Dimas Ramalho

 

A violência contra as mulheres precisa ser combatida de todas as formas possíveis. Para fortalecer políticas públicas e complementar o amparo legal já existente, cabe aos agentes do Estado identificar injustiças ainda praticadas contra o gênero feminino e inovar para garantir direitos fundamentais.

Sintonizados com essa premissa, muitos municípios brasileiros promulgaram leis para impedir que agressores condenados pela Lei Maria da Penha sejam nomeados para cargos públicos. Essas legislações exprimem exigências éticas que demandam dos agentes públicos idoneidade moral e honradez para atuar em nome da Administração Pública.

Seria de todo incoerente e até mesmo ilegítimo que agressores, condenados em última instância por violência contra mulher, ostentassem prerrogativas inerentes aos cargos públicos.

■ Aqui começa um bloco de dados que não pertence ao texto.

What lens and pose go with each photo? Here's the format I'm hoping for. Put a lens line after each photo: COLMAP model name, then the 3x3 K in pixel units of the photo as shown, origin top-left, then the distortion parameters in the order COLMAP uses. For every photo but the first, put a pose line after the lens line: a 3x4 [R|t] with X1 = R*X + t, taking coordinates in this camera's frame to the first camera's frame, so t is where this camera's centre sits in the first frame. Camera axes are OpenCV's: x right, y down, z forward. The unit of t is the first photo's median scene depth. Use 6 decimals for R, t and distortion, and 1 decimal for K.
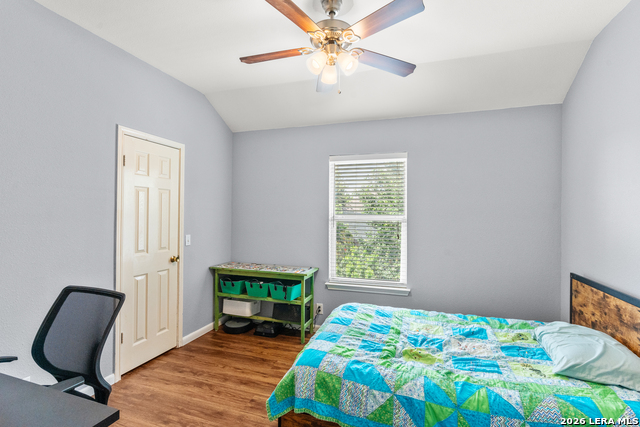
lens RADIAL K [[302.1, 0, 320.0], [0, 302.1, 213.5], [0, 0, 1]] dist [-0.001081, -0.000314]
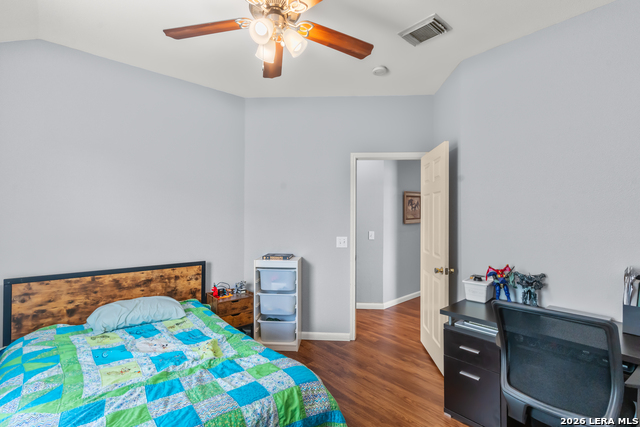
lens RADIAL K [[302.1, 0, 320.0], [0, 302.1, 213.5], [0, 0, 1]] dist [-0.001081, -0.000314]
pose [[-0.868441, -0.006542, 0.495749, -0.445571], [-0.009734, 0.999945, -0.003856, 0.000805], [-0.495696, -0.008174, -0.868457, 1.510242]]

Recentemente, o Supremo Tribunal Federal confirmou a constitucionalidade de lei municipal que vedava o provimento de cargos por condenados no âmbito da Lei Maria da Penha.

No RE 1.308.883, o Ministro Edson Fachin afastou a arguição de inconstitucionalidade por vício de iniciativa parlamentar e afirmou que diplomas com esse conteúdo normativo impõem regra geral de moralidade administrativa, concretizando os princípios do artigo 37 da Constituição cuja aplicação independe de lei e não se submete a uma interpretação restritiva.

Essa decisão assume um papel fundamental para reforçar a efetividade de uma lei cujo objetivo é a salvaguarda da dignidade feminina. Vale ressaltar que o Supremo não só avalizou o conteúdo material da legislação, mas, sob perspectiva formal, também garantiu ampla titularidade de iniciativa legislativa, de modo que tanto os vereadores como os Prefeitos podem apresentar projetos para impedir que agressores de mulheres ocupem cargos públicos.

Em outros termos, todos aqueles que ocupam cargos eletivos nos municípios podem agir para intensificar a eficácia social e jurídica da Lei Maria da Penha.

E que impacto isso tem na atuação do controle externo da Administração Pública? Minha percepção é que os Tribunais de Contas precisam se colocar como organismos indutores de boas políticas públicas, a partir de sua dimensão pedagógica e da atribuição constitucional que lhes defere a análise de aspectos que superam a mera legalidade formal. Podemos e devemos exigir dos gestores ações e resultados capazes de transformar o cenário social.

Nesse contexto, surge a necessidade de verificarmos, em auditorias e fiscalizações, em que medida os municípios, bem como o Estado, têm obstado o acesso de agressores aos cargos públicos, em observância ao princípio constitucional da moralidade.

Além disso, a aprovação de leis locais que vedam a nomeação de condenados no âmbito da Lei Maria da Penha pode servir de critério para compor, por exemplo, a nota dos índices da boa gestão pública, como é o caso do IEG-M do Tribunal de Contas do Estado de São Paulo.

Portanto, as Cortes de Contas, no exercício de suas atribuições, podem estimular e compelir os agentes políticos locais a implementar medidas que prestigiem a defesa intransigente da integridade física e moral das mulheres.

 

Dimas Ramalho é Presidente do Tribunal de Contas do Estado de São Paulo.